Select, from the material below, each line with "none" in it.

Excerpted records: Begin

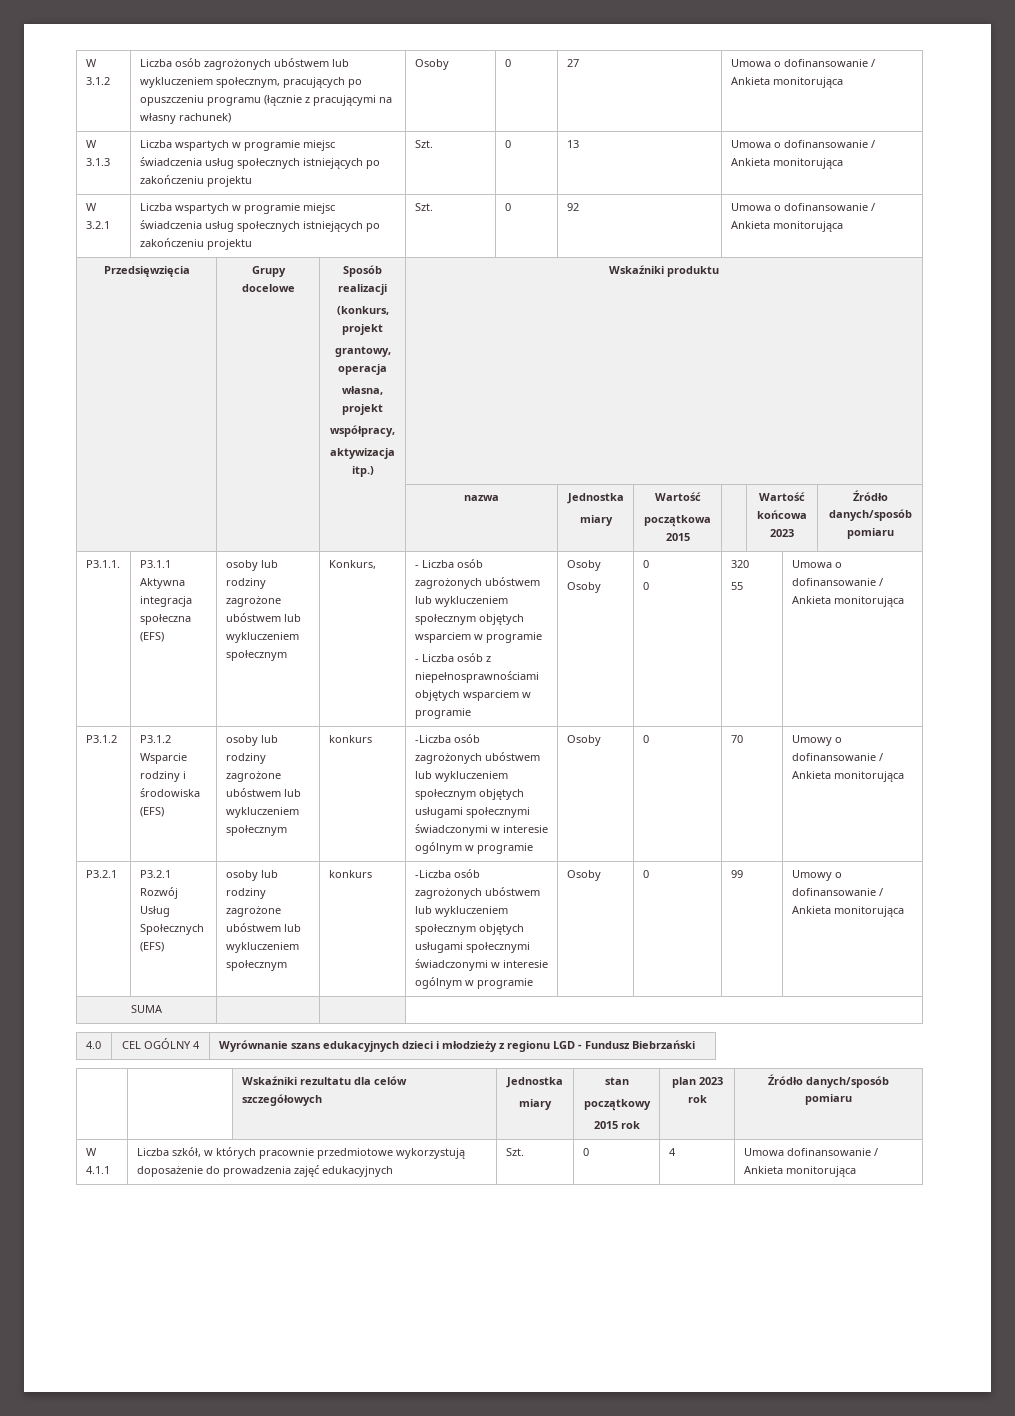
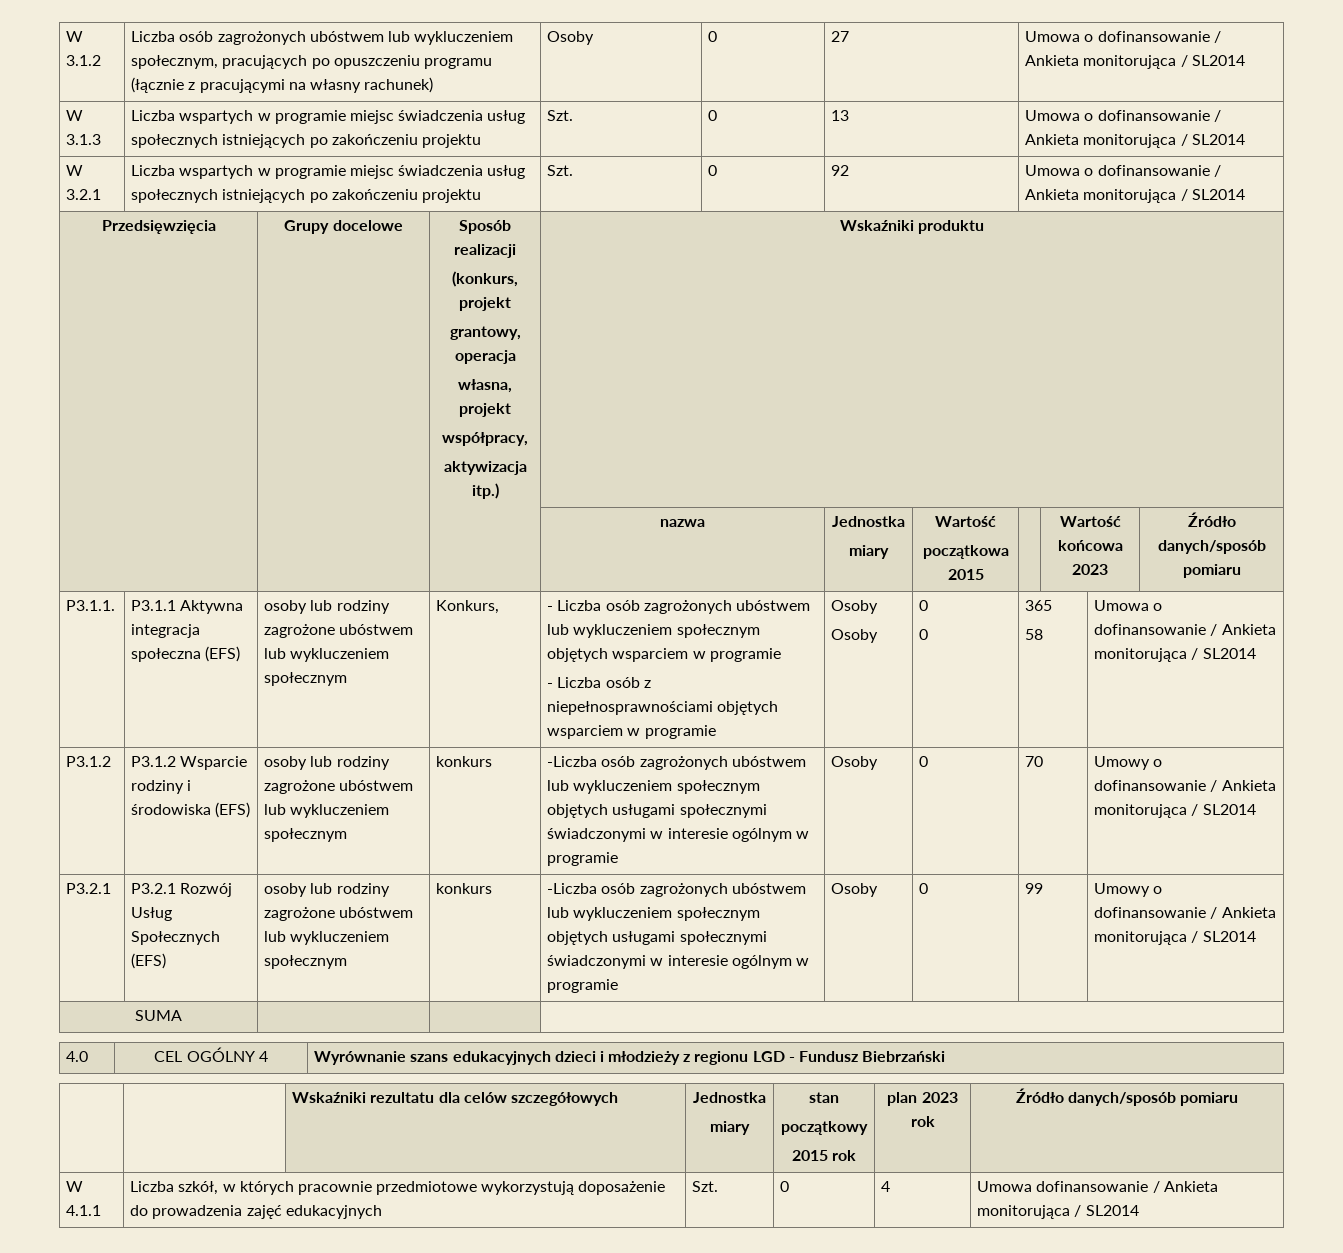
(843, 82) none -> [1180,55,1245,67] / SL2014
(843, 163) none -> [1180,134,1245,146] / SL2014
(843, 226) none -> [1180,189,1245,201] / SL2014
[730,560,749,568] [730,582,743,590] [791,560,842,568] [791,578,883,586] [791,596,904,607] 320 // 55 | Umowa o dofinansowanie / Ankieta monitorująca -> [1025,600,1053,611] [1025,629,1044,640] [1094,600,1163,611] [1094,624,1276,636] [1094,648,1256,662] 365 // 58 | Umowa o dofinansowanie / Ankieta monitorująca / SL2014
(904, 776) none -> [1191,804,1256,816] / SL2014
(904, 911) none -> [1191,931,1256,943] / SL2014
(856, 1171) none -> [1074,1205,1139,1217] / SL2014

Excerpted records: End
Excerpted records: Begin

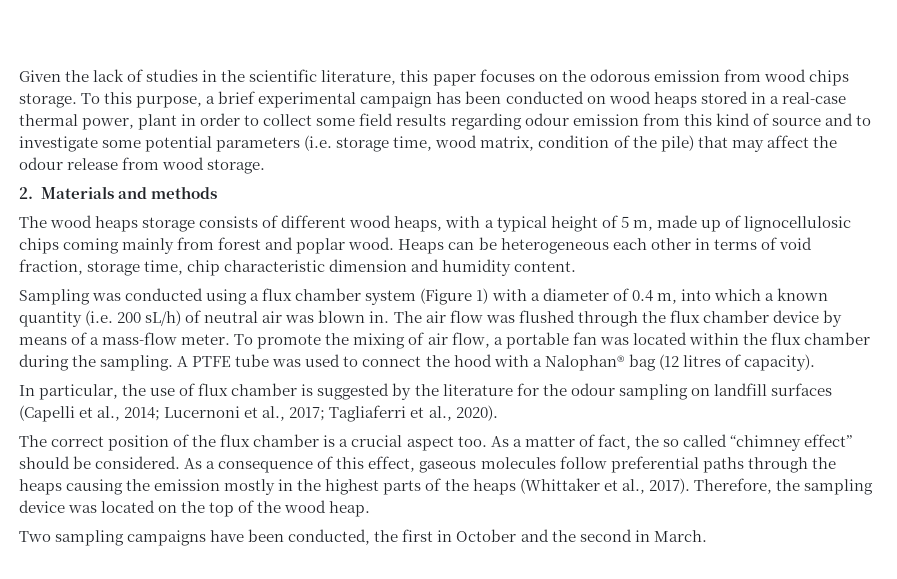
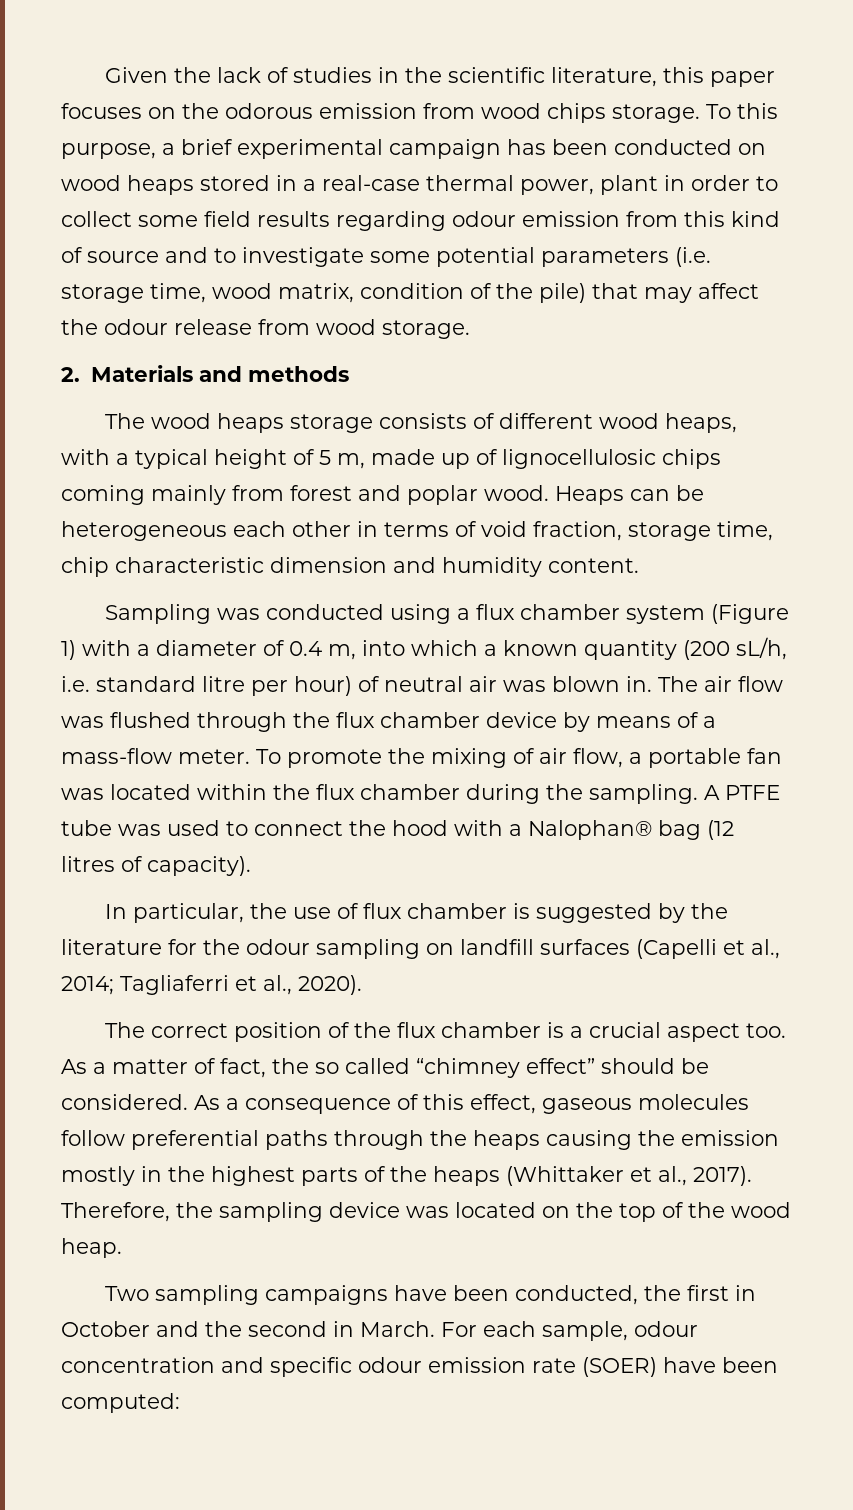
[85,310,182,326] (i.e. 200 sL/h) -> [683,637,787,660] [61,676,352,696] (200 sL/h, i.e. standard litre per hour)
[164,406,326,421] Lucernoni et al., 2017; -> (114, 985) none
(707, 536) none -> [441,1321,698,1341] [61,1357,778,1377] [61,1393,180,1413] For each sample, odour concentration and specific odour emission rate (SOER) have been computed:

Excerpted records: End

■ Task response:
(843, 82) none -> [1180,55,1245,67] / SL2014
(843, 163) none -> [1180,134,1245,146] / SL2014
(843, 226) none -> [1180,189,1245,201] / SL2014
(904, 776) none -> [1191,804,1256,816] / SL2014
(904, 911) none -> [1191,931,1256,943] / SL2014
(856, 1171) none -> [1074,1205,1139,1217] / SL2014
[164,406,326,421] Lucernoni et al., 2017; -> (114, 985) none
(707, 536) none -> [441,1321,698,1341] [61,1357,778,1377] [61,1393,180,1413] For each sample, odour concentration and specific odour emission rate (SOER) have been computed:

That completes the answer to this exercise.